## JOB A
Rewrite the passage on monolithic architecture from "The development was" up to and including "and without risks.", replacing "regression" with "integration testing".
## JOB B
In the entries, how many lines contain the string "tuplet"? Case counts, and give only the number.

## DOCUMENT PASSAGE
- - - -

As time passes, things start getting worse. In many cases, the number of layers increases. We might decide to add a layer with a rules engine, API layer, and so on. As things usually go, the flow between layers is in many cases mandatory. That results in situations where we might need to develop a simple feature that under different circumstances would require only a few lines of code but, due to the architecture we have, those few lines turn up to be hundreds or even thousands because all layers need to be passed through.

The development was not the only area that suffered from monolithic architecture. We still needed to test and deploy everything every time there was a change or a release. It is not uncommon in enterprise environments to have applications that take hours to test, build and deploy. Testing, especially regression, tends to be a nightmare that in some cases last for months. As time passes, our ability to make changes that affect only one module is decreasing. The primary objective of layers is to make them in a way that they can be easily replaced or upgraded. That promise is almost never actually fulfilled. Replacing something in big monolithic applications is hardly ever easy and without risks.

Scaling monoliths often mean scaling the entire application thus producing very unbalanced utilization of resources. If we need more resources, we are forced to duplicate everything on a new server even if a bottleneck is one module. In that case, we often end up with a monolith replicated across multiple nodes with a load balancer on top. This setup is sub-optimum at best.

- - - -

## DATA SECTION
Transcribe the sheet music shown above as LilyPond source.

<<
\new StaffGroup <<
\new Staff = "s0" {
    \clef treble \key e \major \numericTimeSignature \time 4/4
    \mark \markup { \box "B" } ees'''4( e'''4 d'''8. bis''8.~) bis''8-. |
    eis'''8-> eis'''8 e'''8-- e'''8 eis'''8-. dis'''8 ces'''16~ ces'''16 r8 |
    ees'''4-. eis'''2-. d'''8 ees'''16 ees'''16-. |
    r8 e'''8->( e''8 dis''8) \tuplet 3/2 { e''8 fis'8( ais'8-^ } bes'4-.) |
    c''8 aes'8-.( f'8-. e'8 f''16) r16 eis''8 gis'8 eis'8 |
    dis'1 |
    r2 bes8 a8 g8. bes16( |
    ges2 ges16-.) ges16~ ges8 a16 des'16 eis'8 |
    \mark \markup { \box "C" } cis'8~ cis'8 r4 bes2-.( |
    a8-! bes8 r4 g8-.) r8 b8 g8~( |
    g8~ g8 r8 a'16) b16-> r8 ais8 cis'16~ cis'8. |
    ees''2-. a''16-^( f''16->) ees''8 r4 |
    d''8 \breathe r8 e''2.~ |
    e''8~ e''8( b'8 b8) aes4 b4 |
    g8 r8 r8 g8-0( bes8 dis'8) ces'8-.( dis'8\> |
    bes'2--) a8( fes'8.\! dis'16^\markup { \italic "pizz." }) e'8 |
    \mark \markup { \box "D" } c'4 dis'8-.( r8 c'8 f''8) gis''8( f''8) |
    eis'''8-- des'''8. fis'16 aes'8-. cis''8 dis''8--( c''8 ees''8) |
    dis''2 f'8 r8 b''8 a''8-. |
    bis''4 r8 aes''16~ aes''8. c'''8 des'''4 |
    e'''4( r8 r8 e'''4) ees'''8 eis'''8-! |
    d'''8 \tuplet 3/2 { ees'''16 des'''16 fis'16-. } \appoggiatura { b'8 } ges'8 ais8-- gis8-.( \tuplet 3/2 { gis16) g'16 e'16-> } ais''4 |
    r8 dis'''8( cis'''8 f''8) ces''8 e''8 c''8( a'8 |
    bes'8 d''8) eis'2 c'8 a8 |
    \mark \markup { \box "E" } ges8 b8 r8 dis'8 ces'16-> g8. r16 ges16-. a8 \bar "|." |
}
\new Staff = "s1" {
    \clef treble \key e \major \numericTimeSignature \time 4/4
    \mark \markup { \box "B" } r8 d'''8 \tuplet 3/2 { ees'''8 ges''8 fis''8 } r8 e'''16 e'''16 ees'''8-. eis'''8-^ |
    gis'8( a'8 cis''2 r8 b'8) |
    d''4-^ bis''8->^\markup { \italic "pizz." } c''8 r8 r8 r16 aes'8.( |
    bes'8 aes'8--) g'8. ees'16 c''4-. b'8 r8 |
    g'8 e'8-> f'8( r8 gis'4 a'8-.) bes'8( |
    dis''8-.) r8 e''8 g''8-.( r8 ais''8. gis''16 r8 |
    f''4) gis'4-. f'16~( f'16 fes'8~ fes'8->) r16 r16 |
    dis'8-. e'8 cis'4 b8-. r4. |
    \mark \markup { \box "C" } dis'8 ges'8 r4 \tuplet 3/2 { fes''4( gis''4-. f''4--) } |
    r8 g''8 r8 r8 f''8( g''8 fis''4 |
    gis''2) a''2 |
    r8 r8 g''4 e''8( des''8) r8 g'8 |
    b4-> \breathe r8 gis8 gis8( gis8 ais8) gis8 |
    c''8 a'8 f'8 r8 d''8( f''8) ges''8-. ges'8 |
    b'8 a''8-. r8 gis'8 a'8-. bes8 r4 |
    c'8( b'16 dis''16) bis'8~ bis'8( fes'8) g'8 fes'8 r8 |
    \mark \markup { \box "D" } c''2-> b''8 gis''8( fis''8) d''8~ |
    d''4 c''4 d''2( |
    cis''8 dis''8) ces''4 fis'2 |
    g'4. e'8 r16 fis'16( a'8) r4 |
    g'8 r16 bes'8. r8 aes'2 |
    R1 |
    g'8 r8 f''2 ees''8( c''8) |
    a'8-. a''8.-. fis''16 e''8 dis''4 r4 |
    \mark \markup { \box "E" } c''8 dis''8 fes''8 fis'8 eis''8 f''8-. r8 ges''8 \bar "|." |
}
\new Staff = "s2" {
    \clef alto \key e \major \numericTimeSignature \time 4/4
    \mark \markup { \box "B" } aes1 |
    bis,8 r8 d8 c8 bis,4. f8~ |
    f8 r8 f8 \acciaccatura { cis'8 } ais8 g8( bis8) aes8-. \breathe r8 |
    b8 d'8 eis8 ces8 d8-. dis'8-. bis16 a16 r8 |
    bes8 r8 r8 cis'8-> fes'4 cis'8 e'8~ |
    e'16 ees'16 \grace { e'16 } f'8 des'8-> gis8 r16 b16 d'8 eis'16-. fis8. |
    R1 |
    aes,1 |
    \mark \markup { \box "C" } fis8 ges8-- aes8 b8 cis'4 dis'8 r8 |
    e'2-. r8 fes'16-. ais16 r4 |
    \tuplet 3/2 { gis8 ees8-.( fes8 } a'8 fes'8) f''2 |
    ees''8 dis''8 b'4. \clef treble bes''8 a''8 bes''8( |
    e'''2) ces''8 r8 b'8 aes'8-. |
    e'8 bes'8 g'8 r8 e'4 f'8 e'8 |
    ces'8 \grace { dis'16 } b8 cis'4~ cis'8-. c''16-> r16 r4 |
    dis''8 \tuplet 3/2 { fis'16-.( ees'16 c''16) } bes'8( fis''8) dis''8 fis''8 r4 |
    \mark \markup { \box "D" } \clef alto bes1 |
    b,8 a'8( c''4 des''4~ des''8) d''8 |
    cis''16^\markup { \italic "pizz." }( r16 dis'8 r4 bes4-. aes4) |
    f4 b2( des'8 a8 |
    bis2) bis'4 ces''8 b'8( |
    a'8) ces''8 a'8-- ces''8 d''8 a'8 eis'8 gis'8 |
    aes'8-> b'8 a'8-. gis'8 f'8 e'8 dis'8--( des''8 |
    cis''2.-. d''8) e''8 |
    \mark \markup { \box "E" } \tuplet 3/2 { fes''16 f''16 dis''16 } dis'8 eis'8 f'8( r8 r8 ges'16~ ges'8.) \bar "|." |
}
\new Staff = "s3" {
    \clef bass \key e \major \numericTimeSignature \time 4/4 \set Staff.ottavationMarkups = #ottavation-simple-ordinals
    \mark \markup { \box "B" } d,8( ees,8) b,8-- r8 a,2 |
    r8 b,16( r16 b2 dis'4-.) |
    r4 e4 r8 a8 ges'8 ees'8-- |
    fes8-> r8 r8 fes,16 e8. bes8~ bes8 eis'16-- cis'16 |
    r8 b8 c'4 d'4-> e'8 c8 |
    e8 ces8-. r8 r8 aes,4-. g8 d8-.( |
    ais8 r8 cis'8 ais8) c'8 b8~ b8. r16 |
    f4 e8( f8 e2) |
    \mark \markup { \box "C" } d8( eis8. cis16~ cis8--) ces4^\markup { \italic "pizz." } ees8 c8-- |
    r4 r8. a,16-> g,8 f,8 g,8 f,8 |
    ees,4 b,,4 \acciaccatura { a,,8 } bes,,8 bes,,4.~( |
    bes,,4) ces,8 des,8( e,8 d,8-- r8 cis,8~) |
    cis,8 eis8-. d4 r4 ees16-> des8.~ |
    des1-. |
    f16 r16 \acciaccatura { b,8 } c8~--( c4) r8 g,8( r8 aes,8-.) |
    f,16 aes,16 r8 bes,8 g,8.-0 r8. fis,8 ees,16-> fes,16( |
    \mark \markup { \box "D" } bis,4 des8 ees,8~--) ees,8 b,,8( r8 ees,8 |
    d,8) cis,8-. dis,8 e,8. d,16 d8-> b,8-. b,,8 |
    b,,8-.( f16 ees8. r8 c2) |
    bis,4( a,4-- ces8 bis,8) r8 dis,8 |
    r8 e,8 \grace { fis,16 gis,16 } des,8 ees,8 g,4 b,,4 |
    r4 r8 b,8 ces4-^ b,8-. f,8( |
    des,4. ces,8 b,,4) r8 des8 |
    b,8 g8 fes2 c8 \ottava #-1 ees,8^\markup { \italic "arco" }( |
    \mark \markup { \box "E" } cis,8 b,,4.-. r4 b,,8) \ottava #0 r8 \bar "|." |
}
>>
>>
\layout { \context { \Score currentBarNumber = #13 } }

- - - -

## WRITTEN ANSWER A
The development was not the only area that suffered from monolithic architecture. We still needed to test and deploy everything every time there was a change or a release. It is not uncommon in enterprise environments to have applications that take hours to test, build and deploy. Testing, especially integration testing, tends to be a nightmare that in some cases last for months. As time passes, our ability to make changes that affect only one module is decreasing. The primary objective of layers is to make them in a way that they can be easily replaced or upgraded. That promise is almost never actually fulfilled. Replacing something in big monolithic applications is hardly ever easy and without risks.

## WRITTEN ANSWER B
7